Utrecht University and the Netherlands Foundation for Chemical Research (SON) founded the Bijvoet Center for Biomolecular Research as a joint research institute on March 25, 1988. The objective of this collaboration was to create a center for research and expertise in structural biology with an internationally recognized academic staff and an advanced instrumental and computational infrastructure. The identification of a steadily increasing number of genome sequences has generated a need for functional studies to elucidate the molecular mechanisms of life. The research groups of the Bijvoet Center are well equipped to enter this new era of structural and functional genomics.

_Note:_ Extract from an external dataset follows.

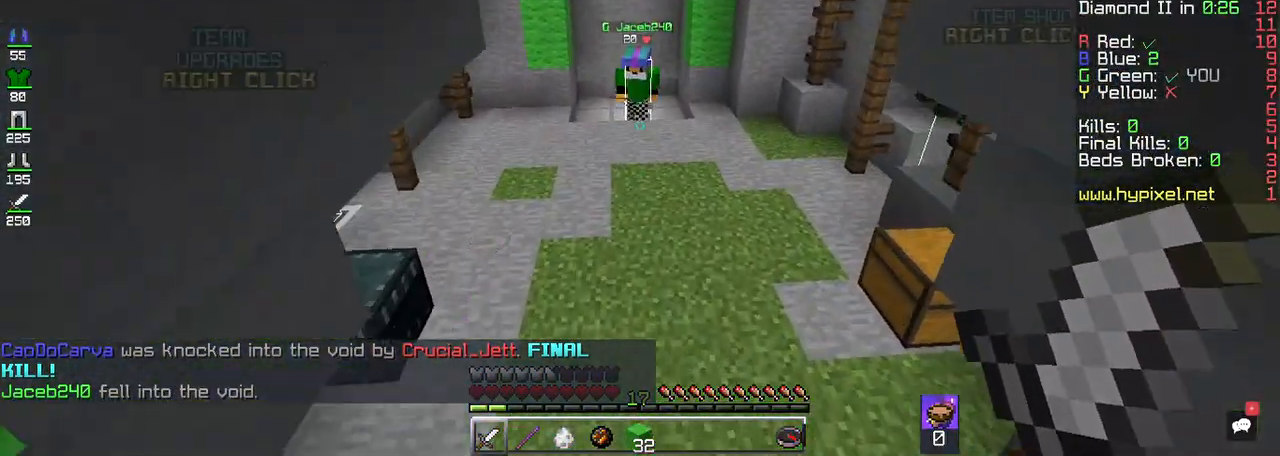
{"keys": ["space", "w"], "mouse": [], "events": [[50, "space", "up"], [217, "space", "down"]]}
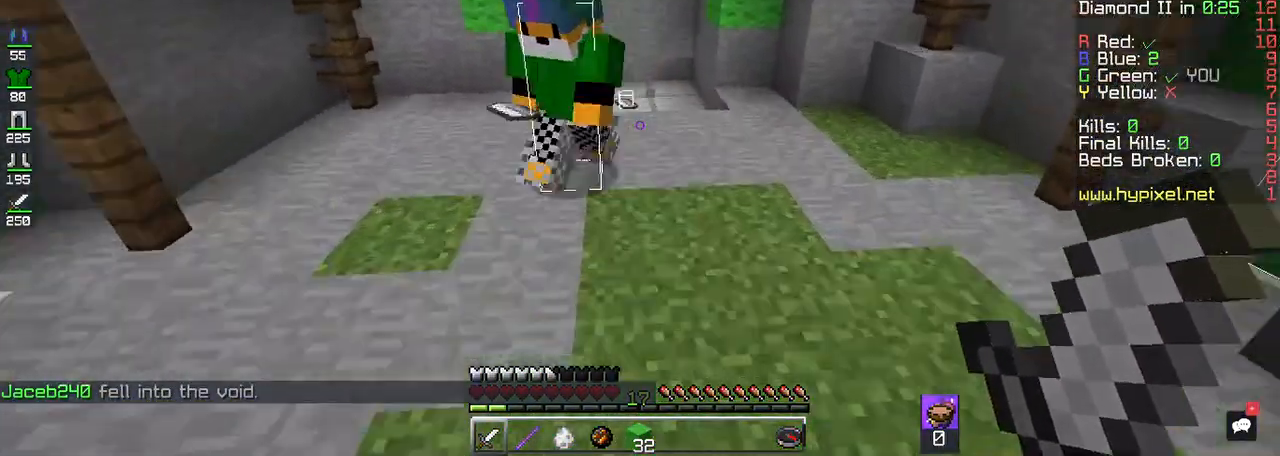
{"keys": ["space", "w"], "mouse": [], "events": [[83, "space", "up"], [383, "space", "down"]]}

Nowadays, the Netherlands Foundation for Chemical Research is part of the Netherlands Organization for Scientific Research (NWO), which promotes scientific research at Dutch universities, in part by supporting national research institutes and facilities. The Bijvoet Center was founded with support from NWO and continues to receive support from in the form of infrastructure investments, from both NWO  and the European Union. Several well-known national facilities are housed in the Bijvoet Center.

Since 1992, the PhD educational programme of the Bijvoet Center for Biomolecular Bijvoet_TekenenResearch has been accredited by the Royal Netherlands Academy of Arts and Sciences (KNAW). The Bijvoet Center has a firm base in the Departments of Chemistry, Pharmaceutical Sciences and Biology of the Faculty of Science of Utrecht University as well as in the University Medical Centre Utrecht (UMCU). Its staff participates in multiple educational programs (MSc and PhD) of the Utrecht Graduate School of Life Sciences (GSLS) and in several BSc programmes, including Chemistry, Pharmacy, Biology and Biomedical Sciences. The Bijvoet Center provides educational programs for young researchers to prepare them to meet the challenges of future life science research.

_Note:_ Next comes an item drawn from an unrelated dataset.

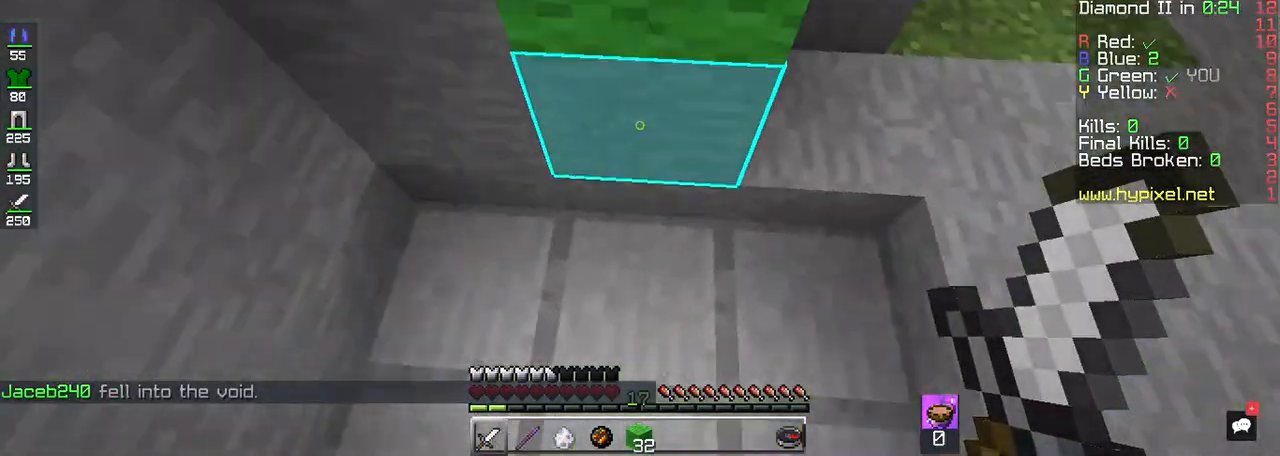
{"keys": ["w"], "mouse": [], "events": [[483, "w", "down"]]}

The current scientific director of the institute is prof. dr. Piet Gros, who received the NWO Spinoza Prize in 2010 for the elucidation of the threedimensional structure of the C3 protein, which plays a central role in the complement system and contributes to innate immunity. The institute is internationally well-recognized, and operates as the Dutch node of the ESFRI project Instruct, which tries to make structural biology techniques available to the broader scientific community. Over the past years, the Bijvoet Center has been very successful in attracting funding from NWO and the European Union.

For over 20 years, the NMR spectrocopy group has played an important role in the coordination of biomolecular NMR efforts at the European level, by serving as an NMR facility for European scientists. Since 2005, the Biomolecular Mass Spectrometry and Proteomics group has hosted the Netherlands Proteomics Centre, and in 2012 the institute received funding to continue their efforts in proteomics as part of the Dutch National Roadmap for Research Infrastructures. Among the extensive NMR facilities available at the institute is also a unique solid state DNP-NMR spectrometer and in 2012 the institute acquired funding to obtain one of the world’s first 1.2 GHz NMR spectrometers. In 2012, the Bijvoet Center was the first institute in the Life Sciences in Europe to receive the prestigious Innovative Doctoral Programme grant from the Marie Curie Initial Training Network programme of the 7th Framework Programme of the European Union and in 2014, the center was among the founding members of the Institute for Chemical Immunology, funded with an NWO Gravitation grant.